Reproduce every line of each item below verbatim, with no changes to wording, spelling, or order.
[Start of Entries provided]
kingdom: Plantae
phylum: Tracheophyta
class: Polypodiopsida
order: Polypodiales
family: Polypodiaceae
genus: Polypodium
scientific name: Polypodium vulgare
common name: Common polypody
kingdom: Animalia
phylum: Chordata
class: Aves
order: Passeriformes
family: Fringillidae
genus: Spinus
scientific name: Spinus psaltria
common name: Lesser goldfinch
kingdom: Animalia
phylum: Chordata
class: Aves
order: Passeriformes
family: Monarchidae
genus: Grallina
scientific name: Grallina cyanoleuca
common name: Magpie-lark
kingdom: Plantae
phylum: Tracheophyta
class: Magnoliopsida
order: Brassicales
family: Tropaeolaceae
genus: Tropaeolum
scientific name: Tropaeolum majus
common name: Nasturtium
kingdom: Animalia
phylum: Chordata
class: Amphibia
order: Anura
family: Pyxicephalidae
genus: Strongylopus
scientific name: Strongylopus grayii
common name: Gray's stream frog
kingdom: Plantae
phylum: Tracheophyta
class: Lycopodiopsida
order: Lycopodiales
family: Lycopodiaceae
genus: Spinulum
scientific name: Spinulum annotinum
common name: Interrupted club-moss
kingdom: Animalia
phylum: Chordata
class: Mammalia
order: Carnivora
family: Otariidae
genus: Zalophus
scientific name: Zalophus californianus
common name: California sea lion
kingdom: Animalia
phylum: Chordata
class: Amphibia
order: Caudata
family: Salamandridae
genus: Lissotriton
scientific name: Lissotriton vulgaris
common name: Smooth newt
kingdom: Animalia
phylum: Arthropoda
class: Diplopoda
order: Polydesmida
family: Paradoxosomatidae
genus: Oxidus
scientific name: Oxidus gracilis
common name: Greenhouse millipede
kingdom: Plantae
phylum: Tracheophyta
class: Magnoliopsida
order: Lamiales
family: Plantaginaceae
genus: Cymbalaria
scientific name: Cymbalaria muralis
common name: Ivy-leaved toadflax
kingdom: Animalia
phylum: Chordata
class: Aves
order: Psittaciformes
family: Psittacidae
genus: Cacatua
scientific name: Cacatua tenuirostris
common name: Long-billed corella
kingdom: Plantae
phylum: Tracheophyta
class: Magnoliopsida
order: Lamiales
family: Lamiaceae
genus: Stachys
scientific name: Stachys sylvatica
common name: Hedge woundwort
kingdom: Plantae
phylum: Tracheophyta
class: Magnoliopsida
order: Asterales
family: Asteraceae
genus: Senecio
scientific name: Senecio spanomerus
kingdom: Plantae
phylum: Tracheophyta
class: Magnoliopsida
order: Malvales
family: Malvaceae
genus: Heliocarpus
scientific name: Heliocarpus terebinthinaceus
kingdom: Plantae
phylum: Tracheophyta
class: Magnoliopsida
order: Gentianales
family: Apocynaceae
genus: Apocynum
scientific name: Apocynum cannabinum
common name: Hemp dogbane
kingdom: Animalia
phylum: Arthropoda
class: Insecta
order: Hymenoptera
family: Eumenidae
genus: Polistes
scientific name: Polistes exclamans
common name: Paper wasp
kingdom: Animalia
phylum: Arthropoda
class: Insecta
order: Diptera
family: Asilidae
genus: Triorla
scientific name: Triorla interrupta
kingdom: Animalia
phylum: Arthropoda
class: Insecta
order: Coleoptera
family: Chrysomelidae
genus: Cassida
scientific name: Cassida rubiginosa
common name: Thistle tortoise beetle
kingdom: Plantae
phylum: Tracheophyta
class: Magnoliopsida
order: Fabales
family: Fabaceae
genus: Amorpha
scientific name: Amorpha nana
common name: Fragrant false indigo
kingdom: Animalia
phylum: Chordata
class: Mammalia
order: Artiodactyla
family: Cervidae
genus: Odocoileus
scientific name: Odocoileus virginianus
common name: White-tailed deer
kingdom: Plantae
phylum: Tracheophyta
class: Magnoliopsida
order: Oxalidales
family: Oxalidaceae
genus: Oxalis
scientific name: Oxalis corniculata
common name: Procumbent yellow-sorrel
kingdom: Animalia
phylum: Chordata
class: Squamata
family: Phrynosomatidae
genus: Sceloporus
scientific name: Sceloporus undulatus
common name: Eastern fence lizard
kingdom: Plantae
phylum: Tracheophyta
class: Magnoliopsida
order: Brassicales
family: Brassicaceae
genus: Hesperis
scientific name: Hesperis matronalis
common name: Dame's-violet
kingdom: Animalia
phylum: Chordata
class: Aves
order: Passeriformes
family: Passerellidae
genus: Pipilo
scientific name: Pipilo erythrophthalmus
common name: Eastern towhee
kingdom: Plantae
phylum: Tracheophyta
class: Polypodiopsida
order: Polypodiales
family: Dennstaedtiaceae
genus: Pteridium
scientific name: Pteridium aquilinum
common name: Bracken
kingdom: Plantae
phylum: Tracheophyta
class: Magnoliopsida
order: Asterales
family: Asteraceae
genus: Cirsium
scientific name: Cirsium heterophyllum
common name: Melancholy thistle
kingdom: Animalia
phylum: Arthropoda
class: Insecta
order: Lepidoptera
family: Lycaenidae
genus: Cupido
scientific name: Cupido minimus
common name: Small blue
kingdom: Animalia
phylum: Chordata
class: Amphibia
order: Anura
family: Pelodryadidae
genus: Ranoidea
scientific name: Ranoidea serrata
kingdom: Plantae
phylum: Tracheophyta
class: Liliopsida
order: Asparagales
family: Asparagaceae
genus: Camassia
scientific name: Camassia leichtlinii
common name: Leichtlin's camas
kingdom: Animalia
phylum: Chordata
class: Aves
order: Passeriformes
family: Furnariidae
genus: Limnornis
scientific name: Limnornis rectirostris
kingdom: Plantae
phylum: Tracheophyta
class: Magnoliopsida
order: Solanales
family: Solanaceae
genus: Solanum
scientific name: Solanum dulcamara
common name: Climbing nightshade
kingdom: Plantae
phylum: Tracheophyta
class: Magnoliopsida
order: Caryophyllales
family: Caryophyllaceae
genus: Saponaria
[End of Entries provided]
Result of this exercise -
kingdom: Plantae
phylum: Tracheophyta
class: Polypodiopsida
order: Polypodiales
family: Polypodiaceae
genus: Polypodium
scientific name: Polypodium vulgare
common name: Common polypody
kingdom: Animalia
phylum: Chordata
class: Aves
order: Passeriformes
family: Fringillidae
genus: Spinus
scientific name: Spinus psaltria
common name: Lesser goldfinch
kingdom: Animalia
phylum: Chordata
class: Aves
order: Passeriformes
family: Monarchidae
genus: Grallina
scientific name: Grallina cyanoleuca
common name: Magpie-lark
kingdom: Plantae
phylum: Tracheophyta
class: Magnoliopsida
order: Brassicales
family: Tropaeolaceae
genus: Tropaeolum
scientific name: Tropaeolum majus
common name: Nasturtium
kingdom: Animalia
phylum: Chordata
class: Amphibia
order: Anura
family: Pyxicephalidae
genus: Strongylopus
scientific name: Strongylopus grayii
common name: Gray's stream frog
kingdom: Plantae
phylum: Tracheophyta
class: Lycopodiopsida
order: Lycopodiales
family: Lycopodiaceae
genus: Spinulum
scientific name: Spinulum annotinum
common name: Interrupted club-moss
kingdom: Animalia
phylum: Chordata
class: Mammalia
order: Carnivora
family: Otariidae
genus: Zalophus
scientific name: Zalophus californianus
common name: California sea lion
kingdom: Animalia
phylum: Chordata
class: Amphibia
order: Caudata
family: Salamandridae
genus: Lissotriton
scientific name: Lissotriton vulgaris
common name: Smooth newt
kingdom: Animalia
phylum: Arthropoda
class: Diplopoda
order: Polydesmida
family: Paradoxosomatidae
genus: Oxidus
scientific name: Oxidus gracilis
common name: Greenhouse millipede
kingdom: Plantae
phylum: Tracheophyta
class: Magnoliopsida
order: Lamiales
family: Plantaginaceae
genus: Cymbalaria
scientific name: Cymbalaria muralis
common name: Ivy-leaved toadflax
kingdom: Animalia
phylum: Chordata
class: Aves
order: Psittaciformes
family: Psittacidae
genus: Cacatua
scientific name: Cacatua tenuirostris
common name: Long-billed corella
kingdom: Plantae
phylum: Tracheophyta
class: Magnoliopsida
order: Lamiales
family: Lamiaceae
genus: Stachys
scientific name: Stachys sylvatica
common name: Hedge woundwort
kingdom: Plantae
phylum: Tracheophyta
class: Magnoliopsida
order: Asterales
family: Asteraceae
genus: Senecio
scientific name: Senecio spanomerus
kingdom: Plantae
phylum: Tracheophyta
class: Magnoliopsida
order: Malvales
family: Malvaceae
genus: Heliocarpus
scientific name: Heliocarpus terebinthinaceus
kingdom: Plantae
phylum: Tracheophyta
class: Magnoliopsida
order: Gentianales
family: Apocynaceae
genus: Apocynum
scientific name: Apocynum cannabinum
common name: Hemp dogbane
kingdom: Animalia
phylum: Arthropoda
class: Insecta
order: Hymenoptera
family: Eumenidae
genus: Polistes
scientific name: Polistes exclamans
common name: Paper wasp
kingdom: Animalia
phylum: Arthropoda
class: Insecta
order: Diptera
family: Asilidae
genus: Triorla
scientific name: Triorla interrupta
kingdom: Animalia
phylum: Arthropoda
class: Insecta
order: Coleoptera
family: Chrysomelidae
genus: Cassida
scientific name: Cassida rubiginosa
common name: Thistle tortoise beetle
kingdom: Plantae
phylum: Tracheophyta
class: Magnoliopsida
order: Fabales
family: Fabaceae
genus: Amorpha
scientific name: Amorpha nana
common name: Fragrant false indigo
kingdom: Animalia
phylum: Chordata
class: Mammalia
order: Artiodactyla
family: Cervidae
genus: Odocoileus
scientific name: Odocoileus virginianus
common name: White-tailed deer
kingdom: Plantae
phylum: Tracheophyta
class: Magnoliopsida
order: Oxalidales
family: Oxalidaceae
genus: Oxalis
scientific name: Oxalis corniculata
common name: Procumbent yellow-sorrel
kingdom: Animalia
phylum: Chordata
class: Squamata
family: Phrynosomatidae
genus: Sceloporus
scientific name: Sceloporus undulatus
common name: Eastern fence lizard
kingdom: Plantae
phylum: Tracheophyta
class: Magnoliopsida
order: Brassicales
family: Brassicaceae
genus: Hesperis
scientific name: Hesperis matronalis
common name: Dame's-violet
kingdom: Animalia
phylum: Chordata
class: Aves
order: Passeriformes
family: Passerellidae
genus: Pipilo
scientific name: Pipilo erythrophthalmus
common name: Eastern towhee
kingdom: Plantae
phylum: Tracheophyta
class: Polypodiopsida
order: Polypodiales
family: Dennstaedtiaceae
genus: Pteridium
scientific name: Pteridium aquilinum
common name: Bracken
kingdom: Plantae
phylum: Tracheophyta
class: Magnoliopsida
order: Asterales
family: Asteraceae
genus: Cirsium
scientific name: Cirsium heterophyllum
common name: Melancholy thistle
kingdom: Animalia
phylum: Arthropoda
class: Insecta
order: Lepidoptera
family: Lycaenidae
genus: Cupido
scientific name: Cupido minimus
common name: Small blue
kingdom: Animalia
phylum: Chordata
class: Amphibia
order: Anura
family: Pelodryadidae
genus: Ranoidea
scientific name: Ranoidea serrata
kingdom: Plantae
phylum: Tracheophyta
class: Liliopsida
order: Asparagales
family: Asparagaceae
genus: Camassia
scientific name: Camassia leichtlinii
common name: Leichtlin's camas
kingdom: Animalia
phylum: Chordata
class: Aves
order: Passeriformes
family: Furnariidae
genus: Limnornis
scientific name: Limnornis rectirostris
kingdom: Plantae
phylum: Tracheophyta
class: Magnoliopsida
order: Solanales
family: Solanaceae
genus: Solanum
scientific name: Solanum dulcamara
common name: Climbing nightshade
kingdom: Plantae
phylum: Tracheophyta
class: Magnoliopsida
order: Caryophyllales
family: Caryophyllaceae
genus: Saponaria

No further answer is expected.